As I continued to write I convicted myself. There was something happening this afternoon, a kind of not-church church meeting that happens every month in the city centre. I'd only ever been to it once before but get an email each month to tell me when it will be taking place and what the theme will be. I'd been thinking of going but then today came and I decided that staying at home would be much easier. And then my own words hit me. Making of effort. When I can. Find the precious things.
So I went to it. I'm glad I did. Even not-church church can trigger me with that explicit belief in the words spoken and in the small amount of mostly belief free liturgy - made for the occasion - that there is a benevolent being out there, a sky-god ready to intervene in our lives. But in that atmosphere I found I could just about cope with it and the people who are there each have their own manifestation of wonder.
Back to the memories of the cafe now. The walls of the cafe were covered with art. I guess that the display changes from time to time and maybe when I return there will be different art on display. I used to go to a cafe in Newcastle that was like that - The Laughing Cat - and sometimes I would adore the art and sometimes I'd find it a lot more difficult. It didn't matter much either way.
I really liked being in the cafe. Blob Thing agreed to take a couple of pictures of me and I took some of Blob. He's already blogged about it of course because he's far less behind with his blog than I am with my own.
Here's Blob - and one of the varieties of San Pellegrino that was in stock. And some art and music books to browse.
A picture of the counter area. It's only small. But it's rather wonderful.
And another piece of art close to my seat. This is the cathedral of course and I confess that I prefer the picture to the real thing.

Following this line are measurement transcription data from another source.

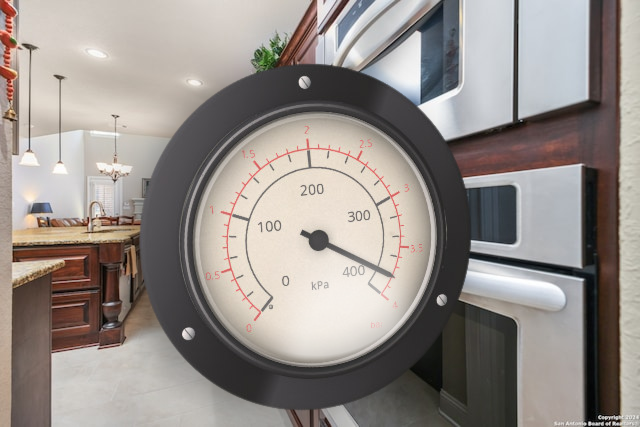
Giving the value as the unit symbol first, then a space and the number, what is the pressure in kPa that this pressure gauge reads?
kPa 380
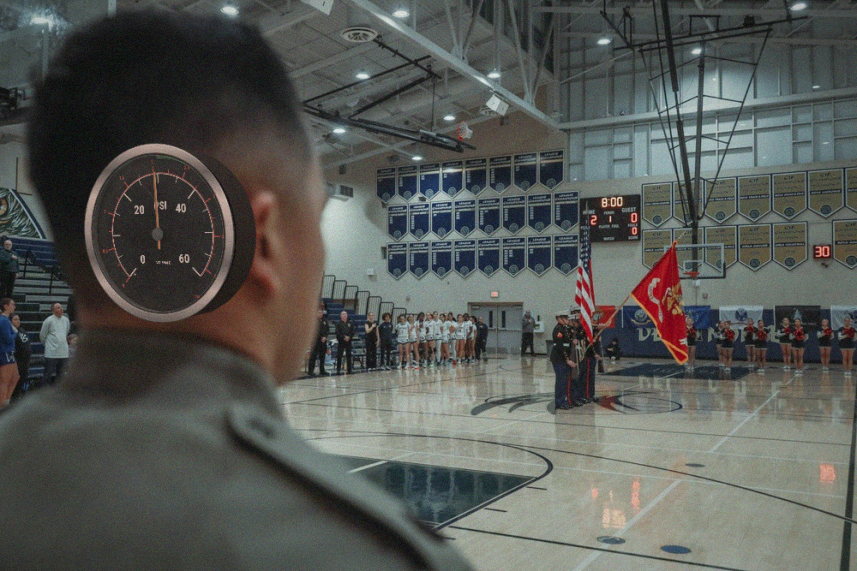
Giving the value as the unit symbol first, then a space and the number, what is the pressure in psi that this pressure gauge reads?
psi 30
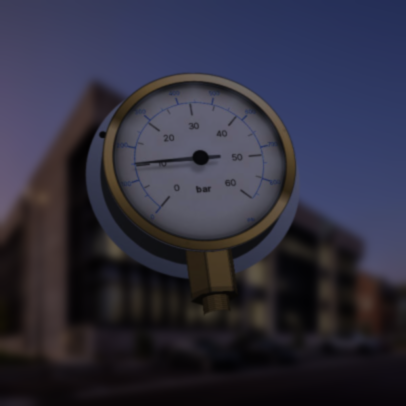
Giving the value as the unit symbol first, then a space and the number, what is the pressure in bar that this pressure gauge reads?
bar 10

Blob enjoyed himself at the cafe almost as much as I did. We resolved that if we were in Durham again we could return to the cafe. I think we should go soon with Winefride on a charity shop crawl. We should be able to visit the shops of High Fell, Birtley and Chester-le-Street on the way. Or perhaps we should plan a day in Durham and find some more surprises. And Blob and I did return to the cafe another day. On that day we had walked from Chester-le-Street along the River Wear and were very glad to sit outside the cafe on the quiet street. I have another Chester-le-Street to Durham walk planned too, and this time we won't see the Wear until we reach Durham. We have such a lot to look forward to.
This particular cafe has loyalty badges. We bought the red badge for a pound. It entitles us to ten percent off drinks forever more. There's another more expensive badge that would entitle us to ten percent off all the food too. Blob wore the badge with pride. It's not just a good cafe. It's a good badge.
And then it was time to go home. Back to the bus station. Catch a bus. Pull out of the bus station. Reach the end of the street.
At which point the bus broke down!
Catch a second bus. Blob Thing was very pleased to look out of the window on the way home and see his old friend The Angel of The North. The Angel had told him that he would have wonderful surprises and experiences. This day out in Durham had more than its fair share of them.